In my professional space, I have seen a lot of technocrats who have been consistent in identifying existing problems, and have been viable in arriving at impeccable solutions. This is the reason, most of these companies branch out, in order to start their own startup.
In these cases, a major shift in the journey that happens is, having worked in a corporate space, to their own venture, is a mindshift, from income to wealth. Typically, when a person works for an organisation, one is caught up into the daily hurdles of generating salary and earning revenues for the country. However, when one starts up, they start from the grass root level. The way of making wealth, is to make the product more and more scalable, and revenues come after a while. IT professionals should try to make it relevant to the customers, and not just their thought process. It’s a long and lonely journey.
What kind of tech startups is 100X.VC catering to at present?
We have a good mix of tech startups. There is a mix of consumer tech, HR tech and conversational AI. These days conversational AI is doing a commendable job, by getting blue collar workers, to create a resume through voice. That’s a breakthrough technology.
Apart from this, we have agritech and retail tech that has been doing fairly well. Most of these founders are coming up with great ideas. We have one company, that assesses road conditions, giving live updates, just like Google Maps. They specialise in giving live updates from road conditions, and how can they be improved. Apart from this, we have fintech companies, both on the lending and investing side.
How many startups does 100X.VC have currently onboard? What are their verticals like?
Currently 100X.VC has around 20. We launched in July 2019, so we have been quite lucky in that regard. The batch of 20, is equally distributed between B2B and B2C. As mentioned before, there is a good mix of fintech, agritech, HR tech, propriety tech and consumer tech. These are clubbed and equipped with the latest forms of technology like Artificial Intelligence (AI), Machine Learning (ML), and Deep Learning.
Do you deal with startups that are in varying stages? Like from a typical early stage to a Series D?
We call ourselves a discovery platform, because typically a funding round takes time, from an external person, like a serial investor. We saw this pain point and set up a VC fund, a seed staged fund to help out bootstrapped founders mostly, or maybe by incubators.
We strive to fund them with small cheques of INR 25-50 lakhs, however, we work closely with them, to make them investor ready. Another interesting initiative of ours is ‘iSAFE, that stands for India Simple Agreement for future equity. An iSAFE is a founder-friendly convertible security note, that’s beneficial for both startups and investors. iSAFE note takes the legal form of compulsorily convertible preference shares (CCPS), that is convertible on the occurrence of specified events.
Lastly, what are the odd chances of India becoming the largest startup ecosystem in the world?
Tough to say that, as India is a little behind the developed countries like the US. In order to become the largest ecosystem, we need to give it more time.

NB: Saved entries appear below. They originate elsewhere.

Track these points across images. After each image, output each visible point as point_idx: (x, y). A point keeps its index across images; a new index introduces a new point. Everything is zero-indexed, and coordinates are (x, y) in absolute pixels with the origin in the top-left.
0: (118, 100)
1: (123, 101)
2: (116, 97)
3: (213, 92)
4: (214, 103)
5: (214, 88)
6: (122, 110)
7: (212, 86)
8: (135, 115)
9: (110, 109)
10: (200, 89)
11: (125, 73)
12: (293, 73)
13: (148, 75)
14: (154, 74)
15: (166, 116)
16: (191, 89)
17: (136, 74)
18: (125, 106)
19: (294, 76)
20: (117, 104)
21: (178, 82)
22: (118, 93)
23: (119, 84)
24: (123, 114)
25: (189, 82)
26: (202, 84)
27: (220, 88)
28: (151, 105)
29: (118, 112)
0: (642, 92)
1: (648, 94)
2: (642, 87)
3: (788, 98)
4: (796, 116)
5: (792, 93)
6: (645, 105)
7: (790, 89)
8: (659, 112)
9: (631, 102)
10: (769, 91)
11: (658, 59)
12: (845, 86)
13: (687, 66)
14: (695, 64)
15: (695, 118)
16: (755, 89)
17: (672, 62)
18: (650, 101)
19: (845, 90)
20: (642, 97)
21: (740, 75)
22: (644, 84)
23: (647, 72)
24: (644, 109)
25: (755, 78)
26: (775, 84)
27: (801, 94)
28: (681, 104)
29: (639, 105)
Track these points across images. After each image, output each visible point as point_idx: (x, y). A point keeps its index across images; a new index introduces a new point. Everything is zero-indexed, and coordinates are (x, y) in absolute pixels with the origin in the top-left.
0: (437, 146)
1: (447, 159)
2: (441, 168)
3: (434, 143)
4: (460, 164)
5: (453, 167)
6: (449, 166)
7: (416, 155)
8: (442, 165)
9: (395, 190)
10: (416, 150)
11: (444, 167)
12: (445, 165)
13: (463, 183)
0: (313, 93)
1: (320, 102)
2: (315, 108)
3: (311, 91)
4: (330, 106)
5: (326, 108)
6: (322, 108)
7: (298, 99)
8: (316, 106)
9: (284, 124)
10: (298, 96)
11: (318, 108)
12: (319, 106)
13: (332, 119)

This is primarily because the failure rate of Indian startups is quite high. The idea is not to have many startups failing. We want to have more and more successful startups. That’s where the whole differentiation lies.
However, 2018 and 2019 went well for us, where we had around 17 unicorns in two years, as compared to 4 and 5, compared to the last six and seven years. This indicates that the pace of creating unicorns is increasing, and we feel at least by 2025, when India probably reaches its 4.5-5 trillion GDP mark, we would have more than 150 odd unicorns in the country.